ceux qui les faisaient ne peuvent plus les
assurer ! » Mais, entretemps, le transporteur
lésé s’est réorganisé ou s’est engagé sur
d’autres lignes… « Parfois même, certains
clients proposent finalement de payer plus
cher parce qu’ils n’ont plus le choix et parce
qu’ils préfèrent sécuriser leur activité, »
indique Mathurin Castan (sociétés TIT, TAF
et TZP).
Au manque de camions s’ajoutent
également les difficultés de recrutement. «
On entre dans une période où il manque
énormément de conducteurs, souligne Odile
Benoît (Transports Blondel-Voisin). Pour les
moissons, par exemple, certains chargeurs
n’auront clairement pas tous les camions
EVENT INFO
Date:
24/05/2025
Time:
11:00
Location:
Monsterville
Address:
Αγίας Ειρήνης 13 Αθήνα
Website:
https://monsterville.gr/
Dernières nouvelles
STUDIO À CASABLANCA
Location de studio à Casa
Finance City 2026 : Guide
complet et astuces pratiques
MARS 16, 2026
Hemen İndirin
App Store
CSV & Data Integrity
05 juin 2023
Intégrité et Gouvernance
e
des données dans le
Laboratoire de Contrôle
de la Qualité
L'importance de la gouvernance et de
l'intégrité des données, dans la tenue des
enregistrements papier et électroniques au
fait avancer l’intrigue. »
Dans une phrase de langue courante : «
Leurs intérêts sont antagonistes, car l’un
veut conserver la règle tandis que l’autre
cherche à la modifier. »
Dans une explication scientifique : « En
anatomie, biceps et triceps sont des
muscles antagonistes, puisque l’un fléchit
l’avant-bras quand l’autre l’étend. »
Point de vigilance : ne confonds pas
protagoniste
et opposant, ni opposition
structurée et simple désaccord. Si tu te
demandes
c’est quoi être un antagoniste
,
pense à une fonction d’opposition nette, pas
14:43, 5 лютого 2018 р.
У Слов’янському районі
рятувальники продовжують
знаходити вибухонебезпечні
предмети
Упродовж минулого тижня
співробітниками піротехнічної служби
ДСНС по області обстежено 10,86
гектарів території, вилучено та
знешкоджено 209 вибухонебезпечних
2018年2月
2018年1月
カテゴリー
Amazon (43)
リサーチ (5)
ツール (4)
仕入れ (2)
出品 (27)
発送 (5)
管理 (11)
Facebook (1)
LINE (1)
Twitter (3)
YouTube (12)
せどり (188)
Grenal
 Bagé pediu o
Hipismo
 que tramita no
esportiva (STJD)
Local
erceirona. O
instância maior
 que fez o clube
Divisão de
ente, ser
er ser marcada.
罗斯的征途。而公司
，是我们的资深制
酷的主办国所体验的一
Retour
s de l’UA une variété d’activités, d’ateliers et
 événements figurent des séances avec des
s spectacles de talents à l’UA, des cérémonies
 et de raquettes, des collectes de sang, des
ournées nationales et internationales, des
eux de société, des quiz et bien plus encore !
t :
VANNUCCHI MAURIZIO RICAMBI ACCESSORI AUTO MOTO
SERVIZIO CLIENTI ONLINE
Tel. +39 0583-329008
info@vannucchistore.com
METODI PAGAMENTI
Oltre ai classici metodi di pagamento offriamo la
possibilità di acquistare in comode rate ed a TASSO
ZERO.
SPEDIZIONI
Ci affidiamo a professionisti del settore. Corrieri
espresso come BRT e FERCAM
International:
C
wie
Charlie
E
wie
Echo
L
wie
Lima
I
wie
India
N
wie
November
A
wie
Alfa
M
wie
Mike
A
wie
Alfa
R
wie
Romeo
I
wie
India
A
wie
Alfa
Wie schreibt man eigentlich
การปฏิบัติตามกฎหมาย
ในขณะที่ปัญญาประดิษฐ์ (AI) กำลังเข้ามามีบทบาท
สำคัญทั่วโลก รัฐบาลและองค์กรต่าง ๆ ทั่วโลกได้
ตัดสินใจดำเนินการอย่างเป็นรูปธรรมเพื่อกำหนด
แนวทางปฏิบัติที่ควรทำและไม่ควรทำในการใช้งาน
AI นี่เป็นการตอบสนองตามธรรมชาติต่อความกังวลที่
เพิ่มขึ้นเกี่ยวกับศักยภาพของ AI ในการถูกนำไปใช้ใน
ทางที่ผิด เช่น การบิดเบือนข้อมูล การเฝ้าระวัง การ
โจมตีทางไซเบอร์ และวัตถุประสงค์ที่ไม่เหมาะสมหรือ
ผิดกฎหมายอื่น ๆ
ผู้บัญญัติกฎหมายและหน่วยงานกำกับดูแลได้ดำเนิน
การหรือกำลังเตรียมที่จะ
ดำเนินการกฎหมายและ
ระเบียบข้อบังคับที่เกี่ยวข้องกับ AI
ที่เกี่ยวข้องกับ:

□ □ □ □

• **Instruction**:
Where the data above reaches the line holding "également les difficultés", begin printing, and stop after the line holding "Dans une explication". Each line must be reproduced exactly, with nothing else added.

• **Expected output**:
également les difficultés de recrutement. «
On entre dans une période où il manque
énormément de conducteurs, souligne Odile
Benoît (Transports Blondel-Voisin). Pour les
moissons, par exemple, certains chargeurs
n’auront clairement pas tous les camions
EVENT INFO
Date:
24/05/2025
Time:
11:00
Location:
Monsterville
Address:
Αγίας Ειρήνης 13 Αθήνα
Website:
https://monsterville.gr/
Dernières nouvelles
STUDIO À CASABLANCA
Location de studio à Casa
Finance City 2026 : Guide
complet et astuces pratiques
MARS 16, 2026
Hemen İndirin
App Store
CSV & Data Integrity
05 juin 2023
Intégrité et Gouvernance
e
des données dans le
Laboratoire de Contrôle
de la Qualité
L'importance de la gouvernance et de
l'intégrité des données, dans la tenue des
enregistrements papier et électroniques au
fait avancer l’intrigue. »
Dans une phrase de langue courante : «
Leurs intérêts sont antagonistes, car l’un
veut conserver la règle tandis que l’autre
cherche à la modifier. »
Dans une explication scientifique : « En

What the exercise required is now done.